• [AIM OF THE TASK]: Reproduce each line of the material exactly, minus any picture.

--- DATA BLOCK Enclosed Below ---

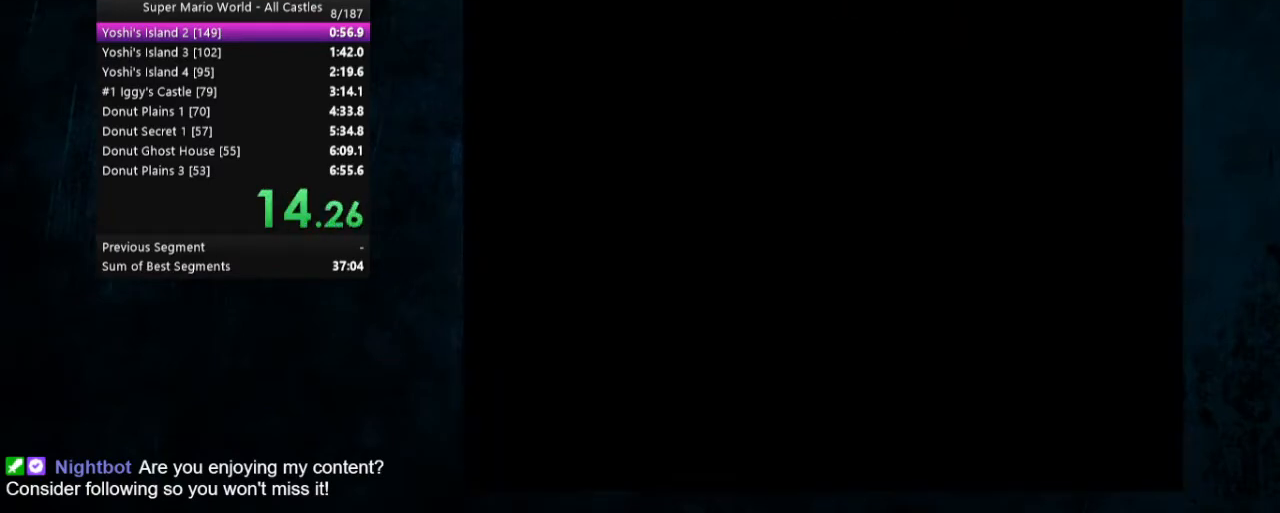
{"buttons": ["DPAD_RIGHT"], "events": [[300, "DPAD_RIGHT", "up"], [333, "DPAD_RIGHT", "down"]]}
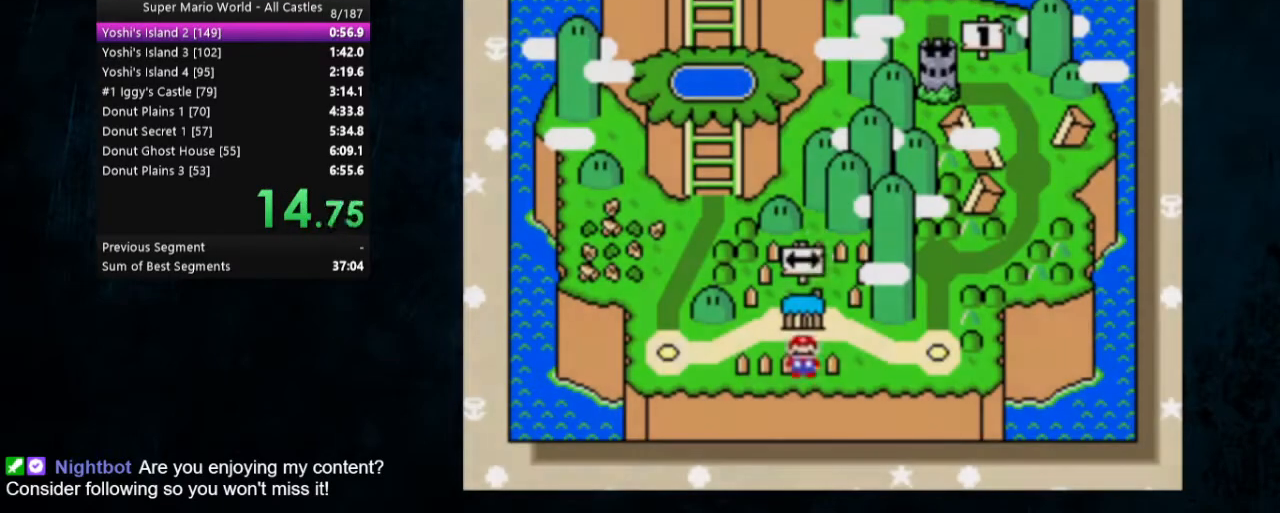
{"buttons": [], "events": [[167, "DPAD_RIGHT", "up"], [267, "DPAD_RIGHT", "down"], [333, "DPAD_RIGHT", "up"], [400, "DPAD_RIGHT", "down"], [467, "DPAD_RIGHT", "up"]]}
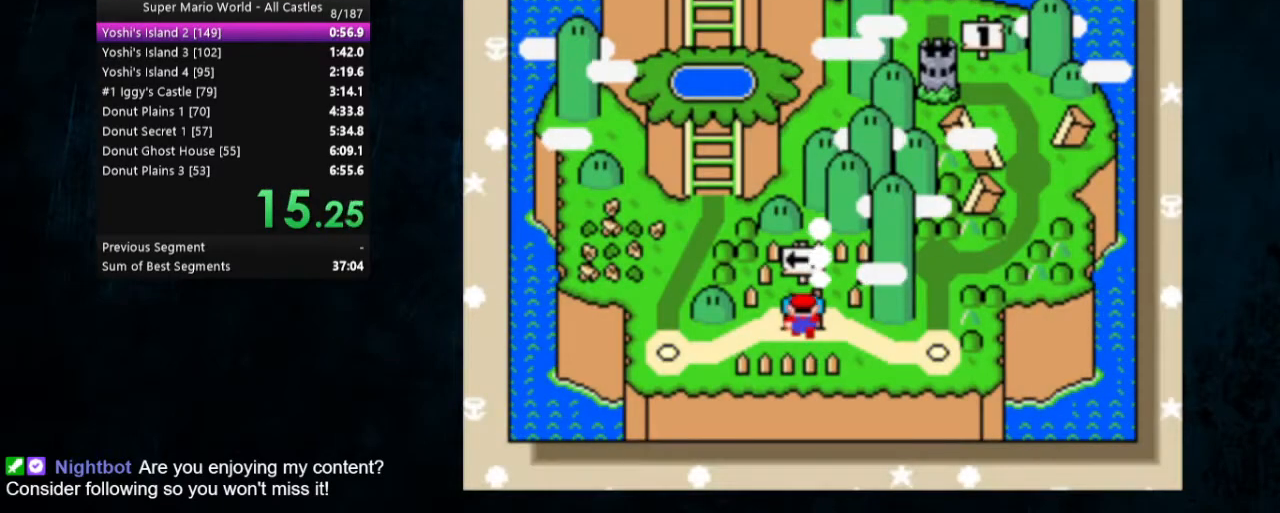
{"buttons": ["DPAD_RIGHT"], "events": [[67, "DPAD_RIGHT", "down"], [133, "DPAD_RIGHT", "up"], [233, "DPAD_RIGHT", "down"], [400, "DPAD_RIGHT", "up"], [500, "DPAD_RIGHT", "down"]]}
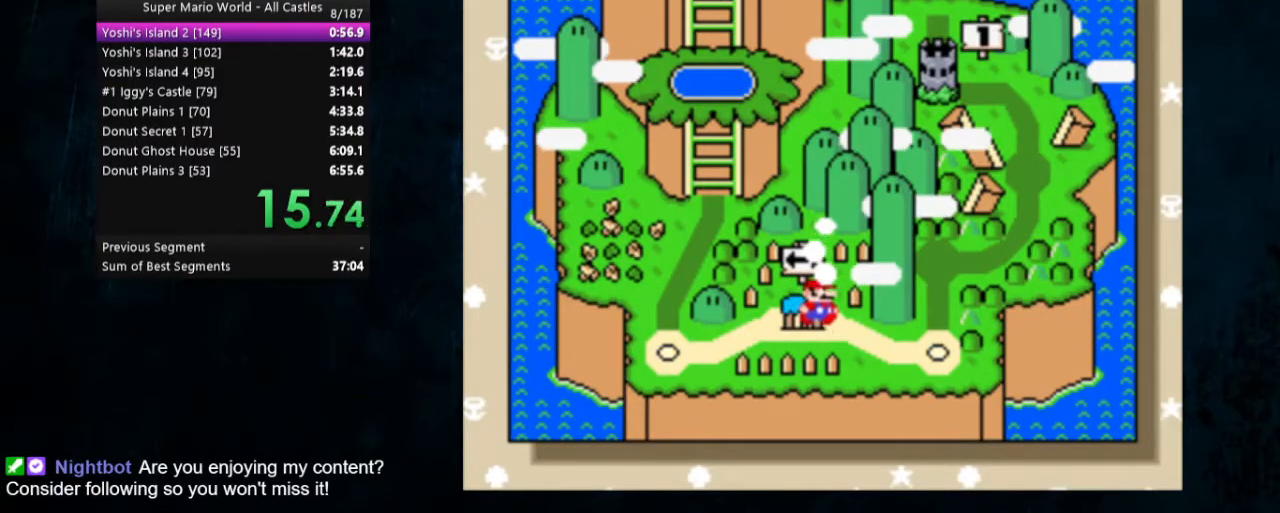
{"buttons": ["A", "B"], "events": [[100, "DPAD_RIGHT", "up"], [233, "B", "down"], [267, "A", "down"], [367, "A", "up"], [367, "B", "up"], [400, "A", "down"], [467, "A", "up"], [500, "A", "down"], [500, "B", "down"]]}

--- End of Enclosed DATA BLOCK ---

• [ANSWER BELOW]:
{"buttons": ["DPAD_RIGHT"], "events": [[300, "DPAD_RIGHT", "up"], [333, "DPAD_RIGHT", "down"]]}
{"buttons": [], "events": [[167, "DPAD_RIGHT", "up"], [267, "DPAD_RIGHT", "down"], [333, "DPAD_RIGHT", "up"], [400, "DPAD_RIGHT", "down"], [467, "DPAD_RIGHT", "up"]]}
{"buttons": ["DPAD_RIGHT"], "events": [[67, "DPAD_RIGHT", "down"], [133, "DPAD_RIGHT", "up"], [233, "DPAD_RIGHT", "down"], [400, "DPAD_RIGHT", "up"], [500, "DPAD_RIGHT", "down"]]}
{"buttons": ["A", "B"], "events": [[100, "DPAD_RIGHT", "up"], [233, "B", "down"], [267, "A", "down"], [367, "A", "up"], [367, "B", "up"], [400, "A", "down"], [467, "A", "up"], [500, "A", "down"], [500, "B", "down"]]}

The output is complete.